_Task requirements_
Could you reproduce the text of every row below word for word, leaving the pictures out?

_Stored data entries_

——

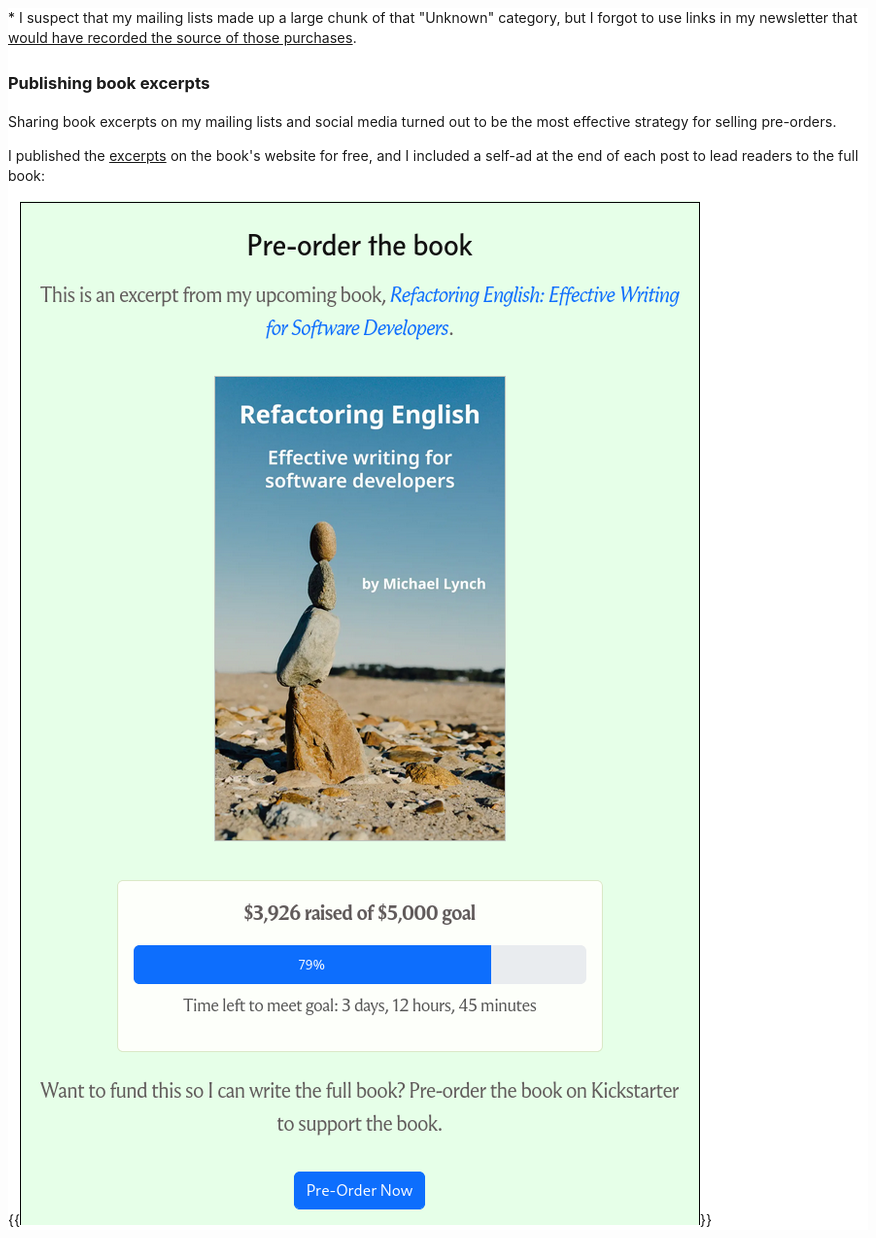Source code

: \* I suspect that my mailing lists made up a large chunk of that "Unknown" category, but I forgot to use links in my newsletter that [would have recorded the source of those purchases](#kept-better-track-of-how-customers-found-me).

### Publishing book excerpts

Sharing book excerpts on my mailing lists and social media turned out to be the most effective strategy for selling pre-orders.

I published the [excerpts](https://refactoringenglish.com/chapters/) on the book's website for free, and I included a self-ad at the end of each post to lead readers to the full book:

{{<img src="self-ad.webp" max-width="325px" has-border="true" caption="Self-ads for the book that appeared at the bottom of my sample chapters online">}}

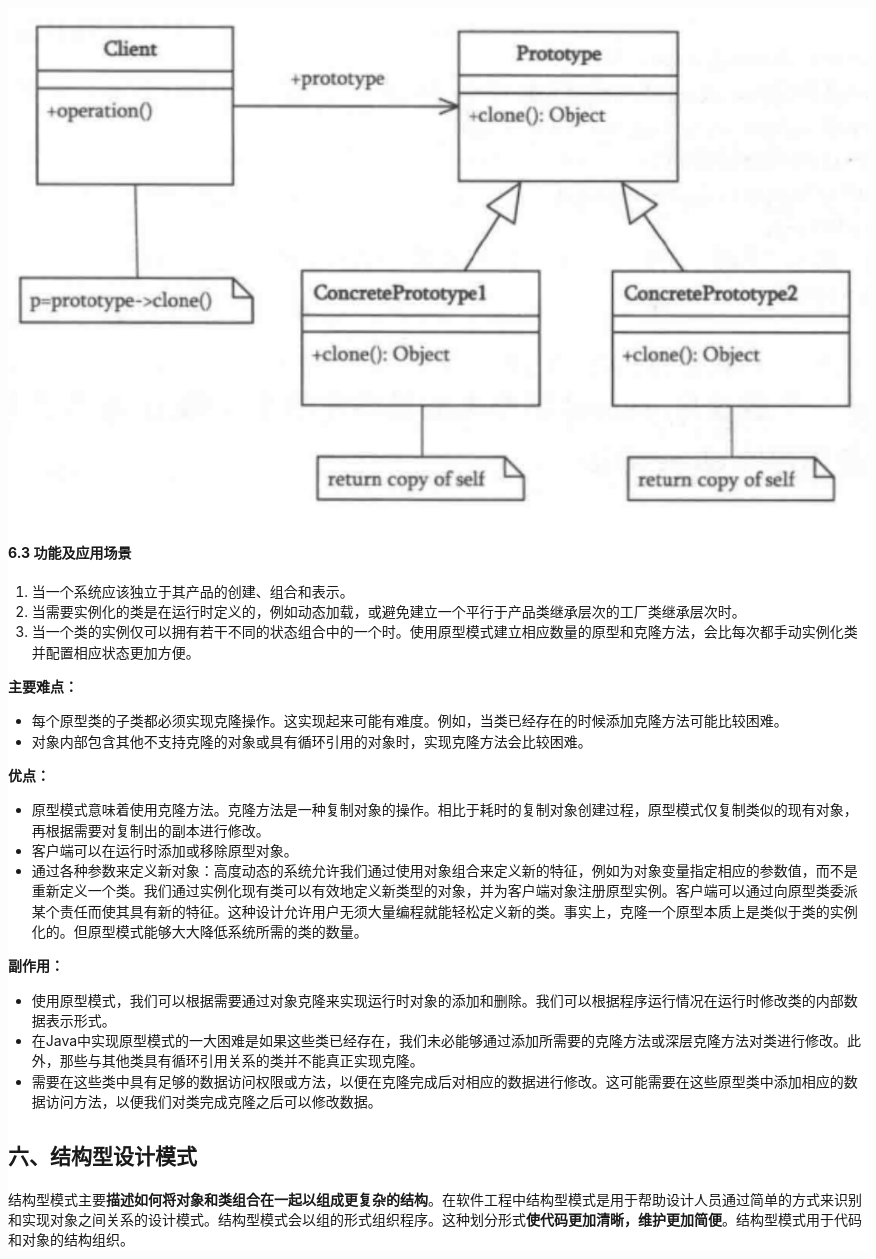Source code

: ![image.png](./dp-imgs/1588746617916-a21ed08c-42df-40c0-bc79-6701209c2f55.png)
#### 6.3 功能及应用场景

1. 当一个系统应该独立于其产品的创建、组合和表示。
1. 当需要实例化的类是在运行时定义的，例如动态加载，或避免建立一个平行于产品类继承层次的工厂类继承层次时。
1. 当一个类的实例仅可以拥有若干不同的状态组合中的一个时。使用原型模式建立相应数量的原型和克隆方法，会比每次都手动实例化类并配置相应状态更加方便。

**主要难点：**

- 每个原型类的子类都必须实现克隆操作。这实现起来可能有难度。例如，当类已经存在的时候添加克隆方法可能比较困难。
- 对象内部包含其他不支持克隆的对象或具有循环引用的对象时，实现克隆方法会比较困难。

**优点：**

- 原型模式意味着使用克隆方法。克隆方法是一种复制对象的操作。相比于耗时的复制对象创建过程，原型模式仅复制类似的现有对象，再根据需要对复制出的副本进行修改。
- 客户端可以在运行时添加或移除原型对象。
- 通过各种参数来定义新对象：高度动态的系统允许我们通过使用对象组合来定义新的特征，例如为对象变量指定相应的参数值，而不是重新定义一个类。我们通过实例化现有类可以有效地定义新类型的对象，并为客户端对象注册原型实例。客户端可以通过向原型类委派某个责任而使其具有新的特征。这种设计允许用户无须大量编程就能轻松定义新的类。事实上，克隆一个原型本质上是类似于类的实例化的。但原型模式能够大大降低系统所需的类的数量。

**副作用：**

- 使用原型模式，我们可以根据需要通过对象克隆来实现运行时对象的添加和删除。我们可以根据程序运行情况在运行时修改类的内部数据表示形式。
- 在Java中实现原型模式的一大困难是如果这些类已经存在，我们未必能够通过添加所需要的克隆方法或深层克隆方法对类进行修改。此外，那些与其他类具有循环引用关系的类并不能真正实现克隆。
- 需要在这些类中具有足够的数据访问权限或方法，以便在克隆完成后对相应的数据进行修改。这可能需要在这些原型类中添加相应的数据访问方法，以便我们对类完成克隆之后可以修改数据。



## **六、结构型设计模式**
结构型模式主要**描述如何将对象和类组合在一起以组成更复杂的结构**。在软件工程中结构型模式是用于帮助设计人员通过简单的方式来识别和实现对象之间关系的设计模式。结构型模式会以组的形式组织程序。这种划分形式**使代码更加清晰，维护更加简便**。结构型模式用于代码和对象的结构组织。
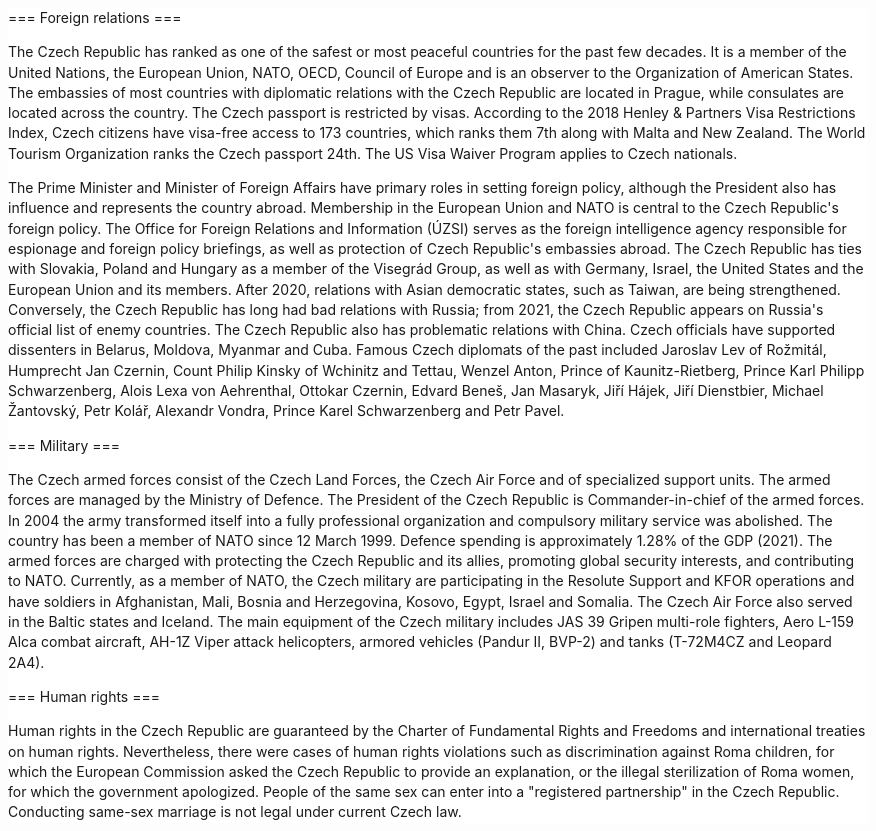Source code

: 
=== Foreign relations ===

The Czech Republic has ranked as one of the safest or most peaceful countries for the past few decades. It is a member of the United Nations, the European Union, NATO, OECD, Council of Europe and is an observer to the Organization of American States. The embassies of most countries with diplomatic relations with the Czech Republic are located in Prague, while consulates are located across the country.
The Czech passport is restricted by visas. According to the 2018 Henley & Partners Visa Restrictions Index, Czech citizens have visa-free access to 173 countries, which ranks them 7th along with Malta and New Zealand. The World Tourism Organization ranks the Czech passport 24th. The US Visa Waiver Program applies to Czech nationals.

The Prime Minister and Minister of Foreign Affairs have primary roles in setting foreign policy, although the President also has influence and represents the country abroad. Membership in the European Union and NATO is central to the Czech Republic's foreign policy. The Office for Foreign Relations and Information (ÚZSI) serves as the foreign intelligence agency responsible for espionage and foreign policy briefings, as well as protection of Czech Republic's embassies abroad.
The Czech Republic has ties with Slovakia, Poland and Hungary as a member of the Visegrád Group, as well as with Germany, Israel, the United States and the European Union and its members. After 2020, relations with Asian democratic states, such as Taiwan, are being strengthened. Conversely, the Czech Republic has long had bad relations with Russia; from 2021, the Czech Republic appears on Russia's official list of enemy countries. The Czech Republic also has problematic relations with China.
Czech officials have supported dissenters in Belarus, Moldova, Myanmar and Cuba.
Famous Czech diplomats of the past included Jaroslav Lev of Rožmitál, Humprecht Jan Czernin, Count Philip Kinsky of Wchinitz and Tettau, Wenzel Anton, Prince of Kaunitz-Rietberg, Prince Karl Philipp Schwarzenberg, Alois Lexa von Aehrenthal, Ottokar Czernin, Edvard Beneš, Jan Masaryk, Jiří Hájek, Jiří Dienstbier, Michael Žantovský, Petr Kolář, Alexandr Vondra, Prince Karel Schwarzenberg and Petr Pavel.


=== Military ===

The Czech armed forces consist of the Czech Land Forces, the Czech Air Force and of specialized support units. The armed forces are managed by the Ministry of Defence. The President of the Czech Republic is Commander-in-chief of the armed forces. In 2004 the army transformed itself into a fully professional organization and compulsory military service was abolished. The country has been a member of NATO since 12 March 1999. Defence spending is approximately 1.28% of the GDP (2021). The armed forces are charged with protecting the Czech Republic and its allies, promoting global security interests, and contributing to NATO.
Currently, as a member of NATO, the Czech military are participating in the Resolute Support and KFOR operations and have soldiers in Afghanistan, Mali, Bosnia and Herzegovina, Kosovo, Egypt, Israel and Somalia. The Czech Air Force also served in the Baltic states and Iceland. The main equipment of the Czech military includes JAS 39 Gripen multi-role fighters, Aero L-159 Alca combat aircraft, AH-1Z Viper attack helicopters, armored vehicles (Pandur II, BVP-2) and tanks (T-72M4CZ and Leopard 2A4).


=== Human rights ===

Human rights in the Czech Republic are guaranteed by the Charter of Fundamental Rights and Freedoms and international treaties on human rights. Nevertheless, there were cases of human rights violations such as discrimination against Roma children, for which the European Commission asked the Czech Republic to provide an explanation, or the illegal sterilization of Roma women, for which the government apologized.
People of the same sex can enter into a "registered partnership" in the Czech Republic. Conducting same-sex marriage is not legal under current Czech law.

——

_Response_
Source code

: \* I suspect that my mailing lists made up a large chunk of that "Unknown" category, but I forgot to use links in my newsletter that [would have recorded the source of those purchases](#kept-better-track-of-how-customers-found-me).

### Publishing book excerpts

Sharing book excerpts on my mailing lists and social media turned out to be the most effective strategy for selling pre-orders.

I published the [excerpts](https://refactoringenglish.com/chapters/) on the book's website for free, and I included a self-ad at the end of each post to lead readers to the full book:

{{<img src="self-ad.webp" max-width="325px" has-border="true" caption="Self-ads for the book that appeared at the bottom of my sample chapters online">}}

Source code

: ![image.png](./dp-imgs/1588746617916-a21ed08c-42df-40c0-bc79-6701209c2f55.png)
#### 6.3 功能及应用场景

1. 当一个系统应该独立于其产品的创建、组合和表示。
1. 当需要实例化的类是在运行时定义的，例如动态加载，或避免建立一个平行于产品类继承层次的工厂类继承层次时。
1. 当一个类的实例仅可以拥有若干不同的状态组合中的一个时。使用原型模式建立相应数量的原型和克隆方法，会比每次都手动实例化类并配置相应状态更加方便。

**主要难点：**

- 每个原型类的子类都必须实现克隆操作。这实现起来可能有难度。例如，当类已经存在的时候添加克隆方法可能比较困难。
- 对象内部包含其他不支持克隆的对象或具有循环引用的对象时，实现克隆方法会比较困难。

**优点：**

- 原型模式意味着使用克隆方法。克隆方法是一种复制对象的操作。相比于耗时的复制对象创建过程，原型模式仅复制类似的现有对象，再根据需要对复制出的副本进行修改。
- 客户端可以在运行时添加或移除原型对象。
- 通过各种参数来定义新对象：高度动态的系统允许我们通过使用对象组合来定义新的特征，例如为对象变量指定相应的参数值，而不是重新定义一个类。我们通过实例化现有类可以有效地定义新类型的对象，并为客户端对象注册原型实例。客户端可以通过向原型类委派某个责任而使其具有新的特征。这种设计允许用户无须大量编程就能轻松定义新的类。事实上，克隆一个原型本质上是类似于类的实例化的。但原型模式能够大大降低系统所需的类的数量。

**副作用：**

- 使用原型模式，我们可以根据需要通过对象克隆来实现运行时对象的添加和删除。我们可以根据程序运行情况在运行时修改类的内部数据表示形式。
- 在Java中实现原型模式的一大困难是如果这些类已经存在，我们未必能够通过添加所需要的克隆方法或深层克隆方法对类进行修改。此外，那些与其他类具有循环引用关系的类并不能真正实现克隆。
- 需要在这些类中具有足够的数据访问权限或方法，以便在克隆完成后对相应的数据进行修改。这可能需要在这些原型类中添加相应的数据访问方法，以便我们对类完成克隆之后可以修改数据。



## **六、结构型设计模式**
结构型模式主要**描述如何将对象和类组合在一起以组成更复杂的结构**。在软件工程中结构型模式是用于帮助设计人员通过简单的方式来识别和实现对象之间关系的设计模式。结构型模式会以组的形式组织程序。这种划分形式**使代码更加清晰，维护更加简便**。结构型模式用于代码和对象的结构组织。
Source code

: 
=== Foreign relations ===

The Czech Republic has ranked as one of the safest or most peaceful countries for the past few decades. It is a member of the United Nations, the European Union, NATO, OECD, Council of Europe and is an observer to the Organization of American States. The embassies of most countries with diplomatic relations with the Czech Republic are located in Prague, while consulates are located across the country.
The Czech passport is restricted by visas. According to the 2018 Henley & Partners Visa Restrictions Index, Czech citizens have visa-free access to 173 countries, which ranks them 7th along with Malta and New Zealand. The World Tourism Organization ranks the Czech passport 24th. The US Visa Waiver Program applies to Czech nationals.

The Prime Minister and Minister of Foreign Affairs have primary roles in setting foreign policy, although the President also has influence and represents the country abroad. Membership in the European Union and NATO is central to the Czech Republic's foreign policy. The Office for Foreign Relations and Information (ÚZSI) serves as the foreign intelligence agency responsible for espionage and foreign policy briefings, as well as protection of Czech Republic's embassies abroad.
The Czech Republic has ties with Slovakia, Poland and Hungary as a member of the Visegrád Group, as well as with Germany, Israel, the United States and the European Union and its members. After 2020, relations with Asian democratic states, such as Taiwan, are being strengthened. Conversely, the Czech Republic has long had bad relations with Russia; from 2021, the Czech Republic appears on Russia's official list of enemy countries. The Czech Republic also has problematic relations with China.
Czech officials have supported dissenters in Belarus, Moldova, Myanmar and Cuba.
Famous Czech diplomats of the past included Jaroslav Lev of Rožmitál, Humprecht Jan Czernin, Count Philip Kinsky of Wchinitz and Tettau, Wenzel Anton, Prince of Kaunitz-Rietberg, Prince Karl Philipp Schwarzenberg, Alois Lexa von Aehrenthal, Ottokar Czernin, Edvard Beneš, Jan Masaryk, Jiří Hájek, Jiří Dienstbier, Michael Žantovský, Petr Kolář, Alexandr Vondra, Prince Karel Schwarzenberg and Petr Pavel.


=== Military ===

The Czech armed forces consist of the Czech Land Forces, the Czech Air Force and of specialized support units. The armed forces are managed by the Ministry of Defence. The President of the Czech Republic is Commander-in-chief of the armed forces. In 2004 the army transformed itself into a fully professional organization and compulsory military service was abolished. The country has been a member of NATO since 12 March 1999. Defence spending is approximately 1.28% of the GDP (2021). The armed forces are charged with protecting the Czech Republic and its allies, promoting global security interests, and contributing to NATO.
Currently, as a member of NATO, the Czech military are participating in the Resolute Support and KFOR operations and have soldiers in Afghanistan, Mali, Bosnia and Herzegovina, Kosovo, Egypt, Israel and Somalia. The Czech Air Force also served in the Baltic states and Iceland. The main equipment of the Czech military includes JAS 39 Gripen multi-role fighters, Aero L-159 Alca combat aircraft, AH-1Z Viper attack helicopters, armored vehicles (Pandur II, BVP-2) and tanks (T-72M4CZ and Leopard 2A4).


=== Human rights ===

Human rights in the Czech Republic are guaranteed by the Charter of Fundamental Rights and Freedoms and international treaties on human rights. Nevertheless, there were cases of human rights violations such as discrimination against Roma children, for which the European Commission asked the Czech Republic to provide an explanation, or the illegal sterilization of Roma women, for which the government apologized.
People of the same sex can enter into a "registered partnership" in the Czech Republic. Conducting same-sex marriage is not legal under current Czech law.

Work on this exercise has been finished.